Planets with "abundant" chtholon are more common than those with "abundant" aetherium even though chtholon is described as a "rare" resource in the Beta 1 announcement. They are definitely much more common that planets with "abundant" chronimium. This may have to do with the ratio of dark to light nebula in the current beta.

Possible Solutions

Reduce the chances of core.chtholonAbundant within planet classes in CoreEnvironment.ars, or reduce the frequency with which these classes occur. Alternately, change the ratio of bright to dark nebulas in FallenWorlds.ars

Utility Issues

Trillum and chronimium are needed for starships but also to build advanced infantry types, defenses, etc. Ae & Cht have no use besides ramjets. Empires that are mostly non-nebular have little incentive to enter nebulas.

Possible Solutions

It might make sense for certain prestige defenses or structures to require them in order to give more empires an incentive to try to get toeholds in dangerous nebulas. Maybe SRMs and/or other constructions, once implemented, could use of nebular resources.

Economy Issues

Ramjet autofacs and yards that are not heavily trade-reliant are intrinsically less productive than starship equivalents.
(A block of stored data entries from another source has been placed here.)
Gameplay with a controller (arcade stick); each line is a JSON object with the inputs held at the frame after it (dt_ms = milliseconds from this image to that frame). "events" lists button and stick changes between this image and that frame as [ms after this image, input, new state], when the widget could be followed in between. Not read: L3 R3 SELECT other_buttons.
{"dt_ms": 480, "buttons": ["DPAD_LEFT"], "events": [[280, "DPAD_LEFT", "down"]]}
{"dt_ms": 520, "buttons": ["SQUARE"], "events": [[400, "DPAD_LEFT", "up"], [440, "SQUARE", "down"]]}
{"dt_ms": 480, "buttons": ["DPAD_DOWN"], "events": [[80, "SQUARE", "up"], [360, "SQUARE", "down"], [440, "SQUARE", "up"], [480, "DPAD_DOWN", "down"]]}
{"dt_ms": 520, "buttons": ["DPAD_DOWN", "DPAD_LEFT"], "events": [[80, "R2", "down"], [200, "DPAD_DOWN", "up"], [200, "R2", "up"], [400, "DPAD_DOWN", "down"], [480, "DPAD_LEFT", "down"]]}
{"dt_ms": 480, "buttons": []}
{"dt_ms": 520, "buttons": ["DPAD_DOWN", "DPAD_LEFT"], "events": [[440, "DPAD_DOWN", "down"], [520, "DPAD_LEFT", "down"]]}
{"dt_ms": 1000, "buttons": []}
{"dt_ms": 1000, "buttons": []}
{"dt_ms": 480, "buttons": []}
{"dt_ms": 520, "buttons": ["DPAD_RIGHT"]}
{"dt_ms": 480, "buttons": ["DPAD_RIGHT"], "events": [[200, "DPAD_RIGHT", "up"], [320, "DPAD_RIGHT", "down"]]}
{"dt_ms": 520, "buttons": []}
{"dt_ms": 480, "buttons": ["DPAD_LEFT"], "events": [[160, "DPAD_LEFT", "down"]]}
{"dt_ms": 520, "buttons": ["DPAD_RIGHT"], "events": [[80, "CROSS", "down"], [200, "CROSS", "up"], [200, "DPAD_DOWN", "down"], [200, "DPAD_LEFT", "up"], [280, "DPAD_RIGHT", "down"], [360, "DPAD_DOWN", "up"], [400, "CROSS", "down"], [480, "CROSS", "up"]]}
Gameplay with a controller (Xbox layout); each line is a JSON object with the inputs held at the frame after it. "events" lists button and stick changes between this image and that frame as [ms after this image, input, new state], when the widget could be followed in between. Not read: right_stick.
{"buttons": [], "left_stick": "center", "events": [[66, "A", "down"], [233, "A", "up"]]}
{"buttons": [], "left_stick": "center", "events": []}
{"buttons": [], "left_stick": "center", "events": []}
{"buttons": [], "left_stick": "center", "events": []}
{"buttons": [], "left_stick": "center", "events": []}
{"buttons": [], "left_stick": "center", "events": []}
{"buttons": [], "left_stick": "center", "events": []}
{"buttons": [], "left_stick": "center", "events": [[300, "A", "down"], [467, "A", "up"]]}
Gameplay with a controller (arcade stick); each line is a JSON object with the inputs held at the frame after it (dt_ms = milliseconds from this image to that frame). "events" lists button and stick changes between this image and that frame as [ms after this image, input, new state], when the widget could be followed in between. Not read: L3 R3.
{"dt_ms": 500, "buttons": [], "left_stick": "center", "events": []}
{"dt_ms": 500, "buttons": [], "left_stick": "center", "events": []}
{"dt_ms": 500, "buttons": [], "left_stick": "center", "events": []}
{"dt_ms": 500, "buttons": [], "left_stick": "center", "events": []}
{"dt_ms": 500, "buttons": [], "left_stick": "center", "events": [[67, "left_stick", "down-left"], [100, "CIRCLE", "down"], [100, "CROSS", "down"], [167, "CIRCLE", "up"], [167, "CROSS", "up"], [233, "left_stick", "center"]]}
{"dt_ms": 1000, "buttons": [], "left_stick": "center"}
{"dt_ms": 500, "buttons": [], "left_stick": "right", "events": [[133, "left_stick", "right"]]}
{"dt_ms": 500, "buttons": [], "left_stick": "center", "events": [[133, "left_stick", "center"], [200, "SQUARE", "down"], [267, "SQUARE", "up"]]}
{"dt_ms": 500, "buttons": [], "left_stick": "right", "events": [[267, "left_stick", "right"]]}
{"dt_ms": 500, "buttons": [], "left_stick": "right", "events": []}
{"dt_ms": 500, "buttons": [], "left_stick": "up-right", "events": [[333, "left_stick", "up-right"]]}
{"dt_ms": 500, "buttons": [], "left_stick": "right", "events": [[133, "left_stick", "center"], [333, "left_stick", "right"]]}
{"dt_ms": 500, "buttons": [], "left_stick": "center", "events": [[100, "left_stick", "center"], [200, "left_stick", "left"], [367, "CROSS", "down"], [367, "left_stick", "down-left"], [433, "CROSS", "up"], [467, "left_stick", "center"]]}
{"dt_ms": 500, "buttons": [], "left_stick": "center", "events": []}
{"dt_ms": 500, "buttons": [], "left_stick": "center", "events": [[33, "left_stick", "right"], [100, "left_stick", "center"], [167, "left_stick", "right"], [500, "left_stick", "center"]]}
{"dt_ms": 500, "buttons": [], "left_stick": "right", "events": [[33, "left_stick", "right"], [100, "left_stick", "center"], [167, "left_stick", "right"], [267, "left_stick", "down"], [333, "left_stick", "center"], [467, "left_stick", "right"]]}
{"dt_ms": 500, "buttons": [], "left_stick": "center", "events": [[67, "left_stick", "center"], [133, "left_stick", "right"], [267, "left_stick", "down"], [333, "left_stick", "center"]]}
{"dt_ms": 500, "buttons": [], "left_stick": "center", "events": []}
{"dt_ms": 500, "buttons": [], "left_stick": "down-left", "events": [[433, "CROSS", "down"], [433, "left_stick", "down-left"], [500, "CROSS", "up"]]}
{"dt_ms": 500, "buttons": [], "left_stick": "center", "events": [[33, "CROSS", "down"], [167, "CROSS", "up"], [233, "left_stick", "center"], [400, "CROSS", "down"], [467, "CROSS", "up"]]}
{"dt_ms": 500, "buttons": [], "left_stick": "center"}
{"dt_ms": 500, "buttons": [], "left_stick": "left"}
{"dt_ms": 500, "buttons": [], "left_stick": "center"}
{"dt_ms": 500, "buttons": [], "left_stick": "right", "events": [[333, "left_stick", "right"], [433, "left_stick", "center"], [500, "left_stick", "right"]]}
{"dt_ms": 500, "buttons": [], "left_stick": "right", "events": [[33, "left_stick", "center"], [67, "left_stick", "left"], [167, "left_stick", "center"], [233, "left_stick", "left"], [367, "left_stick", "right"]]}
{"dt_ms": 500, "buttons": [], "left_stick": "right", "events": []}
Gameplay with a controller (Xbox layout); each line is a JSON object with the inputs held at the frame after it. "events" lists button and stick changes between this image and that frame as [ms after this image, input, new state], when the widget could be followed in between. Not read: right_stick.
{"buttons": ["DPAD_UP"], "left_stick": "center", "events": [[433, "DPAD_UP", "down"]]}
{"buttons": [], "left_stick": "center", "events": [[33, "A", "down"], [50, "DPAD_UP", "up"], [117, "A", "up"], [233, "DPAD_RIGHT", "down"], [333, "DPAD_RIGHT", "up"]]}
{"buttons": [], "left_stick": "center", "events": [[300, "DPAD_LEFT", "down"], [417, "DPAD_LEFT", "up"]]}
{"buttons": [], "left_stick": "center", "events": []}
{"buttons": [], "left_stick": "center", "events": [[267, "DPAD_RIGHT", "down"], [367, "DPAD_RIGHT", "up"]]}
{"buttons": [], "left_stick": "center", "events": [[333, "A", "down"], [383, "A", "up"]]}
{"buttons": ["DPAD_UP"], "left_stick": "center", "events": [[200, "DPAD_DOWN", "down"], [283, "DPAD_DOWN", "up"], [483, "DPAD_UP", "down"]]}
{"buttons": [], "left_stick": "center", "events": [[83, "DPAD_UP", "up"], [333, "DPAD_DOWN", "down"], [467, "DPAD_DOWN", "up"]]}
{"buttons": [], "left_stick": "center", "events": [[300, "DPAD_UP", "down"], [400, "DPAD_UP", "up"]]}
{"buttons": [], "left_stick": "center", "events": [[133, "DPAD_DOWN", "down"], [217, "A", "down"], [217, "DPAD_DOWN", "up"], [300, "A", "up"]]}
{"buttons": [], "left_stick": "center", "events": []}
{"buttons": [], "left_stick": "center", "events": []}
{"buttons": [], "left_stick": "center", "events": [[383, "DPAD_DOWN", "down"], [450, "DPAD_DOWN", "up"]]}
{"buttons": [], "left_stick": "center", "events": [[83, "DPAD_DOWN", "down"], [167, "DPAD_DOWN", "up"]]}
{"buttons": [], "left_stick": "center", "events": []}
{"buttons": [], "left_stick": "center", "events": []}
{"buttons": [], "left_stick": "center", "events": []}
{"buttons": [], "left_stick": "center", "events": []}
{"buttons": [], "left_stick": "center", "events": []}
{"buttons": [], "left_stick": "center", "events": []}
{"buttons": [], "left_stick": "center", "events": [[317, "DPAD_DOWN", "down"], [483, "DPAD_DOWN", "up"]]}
This is because they have to operate an additional structure. Standalone ramjet planets need structures for CG, trillum (to make CG), hex and aetherium (and maybe chtholon). Compare to starship yards, which only need CG, trillum and hex (and maybe chronimium). I believe that this decreases the total labor pool by splitting labor among more low % structures. Moreover, there is no biosphere, high-population-cap nebular resources planet class that is equivalent to an underground, ocean or earthlike world (just empyreal, which is equivalent to a desert world; these worlds are not very good at high TLs). This means a standalone ramjet planet will almost always be running a habitat structure too.